For example, the request https://atlas.ripe.net/api/v2/measurements/2000000/ will not, by default, return the fields participation_requests and probes, mainly because these fields require extra calls to the back-end database and contain information that is not obviously needed. If you add optional_fields=participation_requests,probes as a query parameter, however, you will see these two extra fields:


The page and page_size Query Parameters

The page and page_size query parameters are used in conjunction most of the time on requests that return object lists. The query parameter page_size allows you to set the number of objects returned in one page, while page allows you to specify the page number you want to view, based on a specified number or the default page_size of 100.

The APIs use these query parameters themselves to construct links to the next and previous page of any list of objects. For example, if you request the URL:


You’ll see that the API returns a next field that contains a link with the query parameters ?page=2.

There are some important things to note when using these query parameters:

  • Values over 500 on the query parameter page_size will be automatically limited to 500.
  • The product of the values page_size and page cannot be more than 20,000. A request higher than this limit will result in an HTTP error. See this page for information on how to overcome this limit.
  • Using the page and page_size parameters is meant to limit the size of the response as a convenience for users. Using many requests with small limits will not speed up (or slow down), the RIPE Atlas APIs. Using many small requests will, however, require more overhead on you network connection in comparison to one big request to RIPE Atlas.

More Query Parameters


If you are logged in to RIPE Atlas, you can see objects that you own by passing the query parameter mine=true for measurement objects.


This query parameter will order the results by the field name that is given as the value, e.g. sort=-id.


The key parameter allows you to authenticate and authorise yourself to the RIPE Atlas APIs. The actual key can be generated by you if you have a RIPE Atlas account, or if somebody gave you one.


As mentioned in the overview, there are two methods to authenticate to RIPE Atlas and you can use most of our APIs unauthenticated (i.e. as an anonymous user).

The two authentication methods are:

  • Use an API key. This is the preferred way of authentication to the APIs.
  • Use a session-based cookie. This is primarily used for client-side JavaScript in web browsers.

API Keys

The preferred and most convenient method to authenticate to RIPE Atlas is to use API keys.

The user who created the API key is referred to by RIPE Atlas as the creator of the key. Key permissions can never be greater than those of the creator. This also means that key permissions can be lowered when the creator’s permissions are lowered.
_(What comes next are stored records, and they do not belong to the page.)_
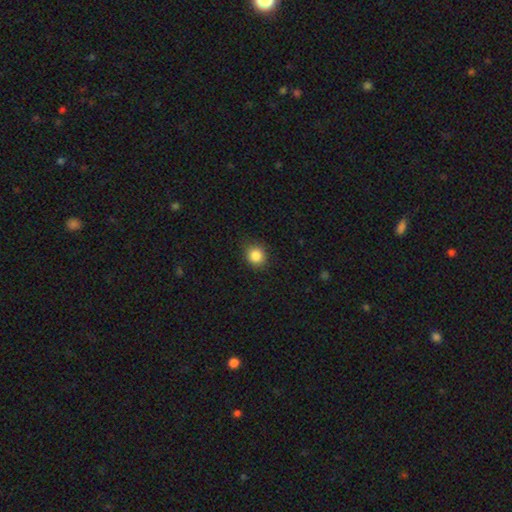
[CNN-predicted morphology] This is clearly a smooth galaxy (86%). How rounded: clearly round (83%). Merging: clearly none (85%).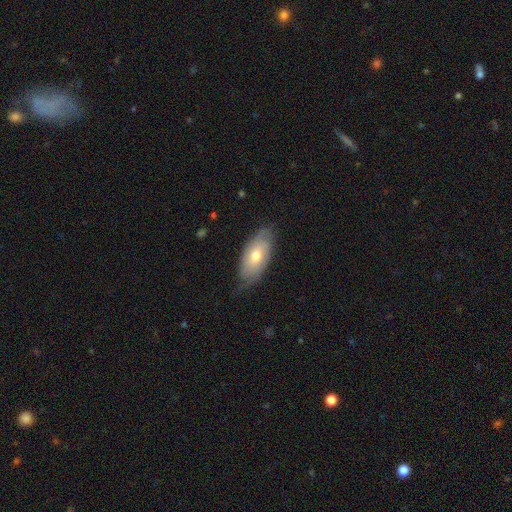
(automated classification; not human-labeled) A smooth galaxy with no disk features (56%) that is in between round and cigar-shaped (90%). Merging: none (68%).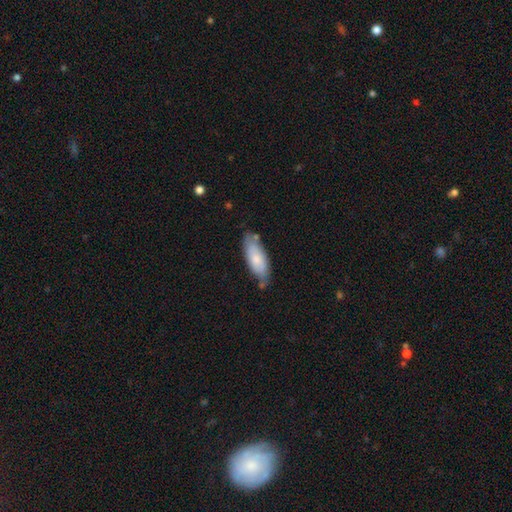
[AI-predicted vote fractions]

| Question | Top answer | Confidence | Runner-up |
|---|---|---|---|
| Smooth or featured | smooth | 72% | featured or disk (22%) |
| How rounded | in between | 70% | cigar-shaped (28%) |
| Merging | none | 70% | minor disturbance (22%) |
API keys can be used used in the RIPE Atlas APIs in one of two ways:

by passing them in as query parameters in a web request:


by including the key in the Authorization header, e.g. with curl:

curl -H "Authorization: Key 1233-3434-4556-565" "https://atlas.ripe.net/api/v2/measurements/"

Notes Regarding 403

A 403 Forbidden error will response will be returned if:

  • the API key does not provide the required permission;
  • the API key does not exist;
  • the API key is either not enabled or is outside of the defined valid from to valid to time range; multiple API keys are presented using either multiple “key=” parameters, or a combination of “key=” parameters and the “Authorization” header.

RIPE Atlas Result Streams

RIPE Atlas has been providing downloadable results since the very beginning of the project. This works well if you know what time frame you’re interested in, and want to get the data collected during that period.

The streaming data service allows you to tap into the real-time data flow of all the collected public results. Every time our system receives a data point or a probe connectivity event occurs, it’s also delivered to the clients who are “tuned in” to that result stream. This feature is implemented using WebSockets.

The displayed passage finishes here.